図17(a)に示すように、プラトー容量と結晶子体積Vcとの間には、正の相関があることが確認された。また、
図17(b)に示すように、スロープ容量とBET比表面積との間にも、正の相関があることが確認された。これらの結果は、プラトー領域が、Na
+のインターカレーション反応に対応し、スロープ領域が、Na
+の炭素表面への吸脱着反応や細孔への金属析出に対応していることを示すものであると考えられる。
【実施例3】
【0069】
[試料の製造]
本発明の実施の形態の導電材料の製造方法により製造した導電材料を、リチウムイオン電池の負極材料に用いて定電流充放電試験を行った。導電材料は、原料として、ナラ、竹、杉、朴からそれぞれ製造された市販の白炭(宮城県刈田郡七ヶ宿町「炭屋の暮らし」製)を用いた。まず、各白炭をハンマーで粉砕し、乳鉢で10分間すり潰して、導電材料試料(HC)とした。
【0070】
次に、各導電材料試料を、ボールミル装置を用いて粉砕処理した後、アセトンから成る有機溶媒および2M塩酸水溶液で洗浄した。洗浄後の各導電材料試料100.00 mgを、結着剤であるポリテトラフルオロエチレン(PTFE)11.11 mgと混錬し、得られた黒色ペーストを10φのポンチでくり抜いて、厚さ約48μmの銅箔に圧着させた。それを乾燥させた後、電極(炭素負極)として使用した。
【0071】
得られた炭素負極を用いて、試験用の電池として、
図14に示すコインセルを組み立てた。コインセルには、CR2032を用い、セパレーターには、ポリエチレン・ポリプロピレン膜(株式会社CELGARD製「Celgard2400」)を用い、対極には、12φに切り抜いたLi金属を用いた。また、電解液には、エチレンカーボネート:ジメチルカーボネート=1:1(体積比)の混合溶媒に、電解質として1 MのLiPF6を溶解したものを用いた。
【0072】
各樹種を用いて製造されたコインセルに対して、ポテンショスタット(Biologic社製「VMP3」)を用いて、定電流充放電試験を行った。試験では、電流密度を100 mA/g
活物質、電位を0.001~3 Vとし、各電極でのLi
+貯蔵容量を測定した。2サイクル目の充放電曲線を、
図18に、2サイクル目の放電容量を、表6に示す。
【0073】
【0074】
図18および表6に示すように、各樹種とも、250mAh/g以上の比較的高い放電容量を有していることが確認された。特に、杉では約400mAh/g、竹では約500mAh/gの非常に高い放電容量を有していることが確認された。
【0075】
次に、ナラの白炭の導電材料試料を、ボールミル装置を用いて粉砕処理した後、アセトンから成る有機溶媒および2M塩酸水溶液で洗浄したものを用いて、サイクル特性測定用の電極試料を作製した。
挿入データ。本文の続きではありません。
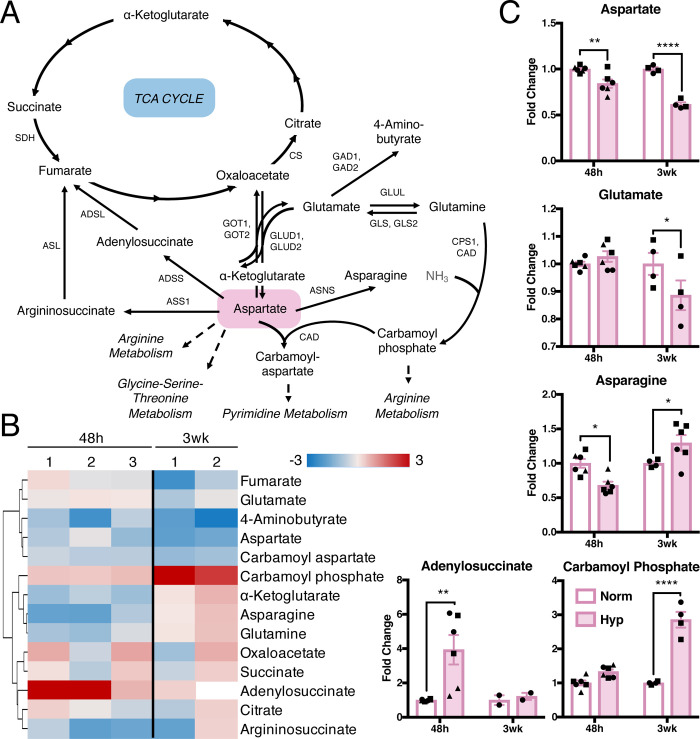
Aspartate and its metabolites are decreased in hypoxia.(A) Metabolites and enzymes in aspartate metabolism. Metabolites in gray not measured or detected. (B) Fold change metabolite abundance over normoxia control for metabolites in pathway A detected in more than one sample. White space indicates metabolite not detected. (C) Significantly altered metabolites from B. Significance by two-way ANOVA. All error bars represent SEM, different symbols represent biological replicates. *, p < 0.05; **, p < 0.01; ****, p < 0.0001. Abbreviations: ADSL, adenylosuccinate lyase; ADSS, adenylosuccinate synthase; ASL, argininosuccinate lyase; ASNS, asparagine synthetase; ASS1, argininosuccinate synthase; CAD, carbamoyl-phosphate synthetase 2, aspartate transcarbamylase, and dihydroorotase; CPS1, carbamoyl phosphate synthetase; CS, citrate synthase; GAD1/2, glutamate decarboxylase 1/2; GLUD1/2, glutamate dehydrogenase 1/2; GLS/GLS2, glutaminase 1/2; GLUL, glutamine synthetase; GOT1/2, aspartate aminotransferase, cytoplasmic/mitochondrial; SDH, succinate dehydrogenase.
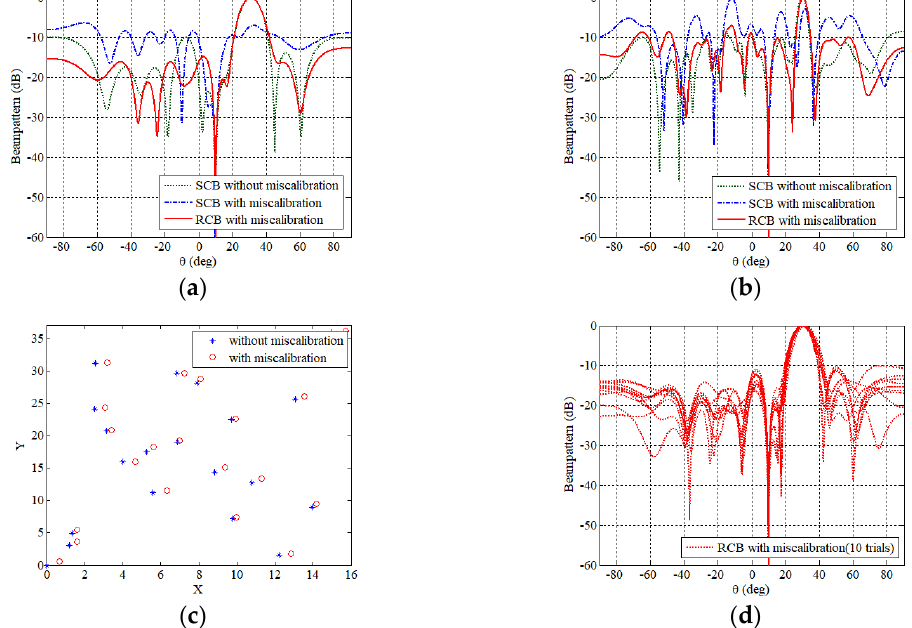
Figure 3. Comparison of the beampatterns in the ( a ) 𝜑 = 0° and ( b ) 𝜑 = 60° plane of the SCB without mis-calibration, the SCB and the RCB with mis-calibration. ( c ) The elements’ locations with and without mis-calibration. ( d ) The beampatterns of RCB with mis-calibration through 10 trials.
まず、NMP(N-メチル-2-ピロリドン)3 mLに、PDVF(ポリフッ化ビニリデン)200 mgを投入して溶解させ、そこに洗浄後の導電材料試料800 mgとアセチレンブラック100 mgとを投入して混合した。得られた黒色ペーストを、厚さ約48μmの銅箔に、厚さが100μmで塗布して乾燥させた。乾燥後、10φのポンチでくり抜いて電極(炭素負極)とした。
【0076】
得られた炭素負極を用いて、試験用の電池として、
図14に示すコインセルを組み立てた。コインセルには、CR2032を用い、セパレーターには、ポリエチレン・ポリプロピレン膜(株式会社CELGARD製「Celgard2400」)を用い、対極には、12φに切り抜いたLi金属を用いた。また、電解液には、エチレンカーボネート:ジメチルカーボネート=1:1(体積比)の混合溶媒に、電解質として1 MのLiPF6を溶解したものを用いた。
【0077】
製造されたコインセルに対して、ポテンショスタット(Biologic社製「VMP3」)を用いて、定電流充放電試験を行った。試験では、電流密度を500 mA/g
活物質、電位を0.001~3 Vとし、各電極でのLi
+貯蔵容量を測定した。各サイクルでの放電容量(Specific Energy Capacity)を、
図19に、1、2、10、50、100サイクル目の放電容量を、表7に示す。
【0078】
【0079】
図19および表7に示すように、10サイクル目前後で放電容量が300mAh/g程度まで低下した後は、少なくとも100サイクルまではほぼ均一な放電容量を維持しており、優れた耐久性を有していることが確認された。